Friday, October 12, 2007

Gore wins NOBEL PEACE PRIZE

Breaking news:

The immediate link to "peace" is not obvious although it is correct to say that issues related to climate change will undoubtedly lead to armed conflict in the future whether it is water, resources or refugee related.

Gore and UN panel win Nobel prize

Climate change campaigner Al Gore and the UN's Intergovernmental Panel on Climate Change have been jointly awarded the Nobel Peace Prize.

The committee said they had been chosen for "their efforts to build up and disseminate greater knowledge about man-made climate change".

Mr Gore, 59, was vice-president under Bill Clinton and has since devoted his efforts to environmental campaigning.

The UN's panel of 3,000 scientists is the top authority on global warming.

'Danger of war'

Announcing the award, the Norwegian Nobel Committee praised the recipients' efforts to "lay the foundations for the measures that are needed to counteract [climate] change".

It said it wanted to bring the "increased danger of violent conflicts and wars, within and between states" posed by climate change into sharper focus.

The committee highlighted the series of scientific reports issued by the IPCC over the last two decades, which had "created an ever-broader informed consensus about the connection between human activities and global warming".

Mr Gore was praised as "probably the single individual who has done most to create greater worldwide understanding of the measures that need to be adopted", through his lectures, films and books.

'Overwhelmed'

"I can't believe it, overwhelmed, stunned," IPCC chairman Rajendra Pachauri told reporters and co-workers after receiving the news on the phone at his office in New Delhi.

He later told a cheering crowd of co-workers and journalists outside his office in New Delhi he hoped the award would bring a "greater awareness and a sense of urgency" to the fight against global warming.
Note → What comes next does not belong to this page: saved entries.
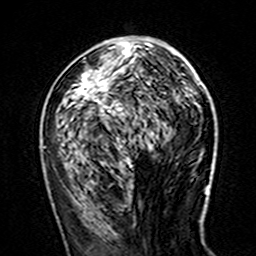
Breast MRI (dynamic contrast-enhanced), one axial slice. Cropped to one breast. Dynamic contrast-enhanced series, time point 2 of 7 at this slice position (early post-contrast). 3 T. TE 4.6 ms, TR 7.4 ms. 1 mm slice thickness. 256 × 256 image matrix. Female patient.
Outlined on this slice (semi-automatically segmented with operator editing):
- enhancing-tissue mask used for the functional tumour volume (all voxels passing the contrast-enhancement thresholds inside the analysis volume; usually the tumour): box from (x=42, y=42) to (x=179, y=161) px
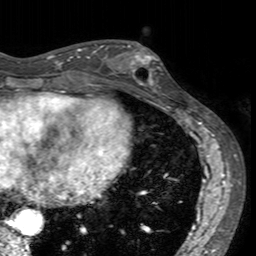
Breast MRI (dynamic contrast-enhanced), one axial slice; slice 61 of 160 in the series (ordered by position); cropped to one breast; dynamic contrast-enhanced series, time point 2 of 7 at this slice position (early post-contrast); 3 T; TE 2.4 ms, TR 4.6 ms; 1 mm slice thickness; 256 × 256 image matrix. Female patient.
Structures marked on this image (semi-automatically segmented with operator editing):
- enhancing-tissue mask used for the functional tumour volume (all voxels passing the contrast-enhancement thresholds inside the analysis volume; usually the tumour): bounding box [x1, y1, x2, y2] px = [113, 42, 163, 94]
Mr Gore made a failed bid for the US presidency in 2000. Since then he has emerged as a leading climate campaigner - winning an Oscar for his 2006 film An Inconvenient Truth, an unlikely box-office hit.

The IPCC, established in 1988, is tasked with providing policymakers with neutral summaries of the latest expertise on climate change.

The two winners will share the $1.5m prize.

The Nobel committee closely guards the names of nominees, but this year speculation was high that the recipient would be linked to climate change campaigns.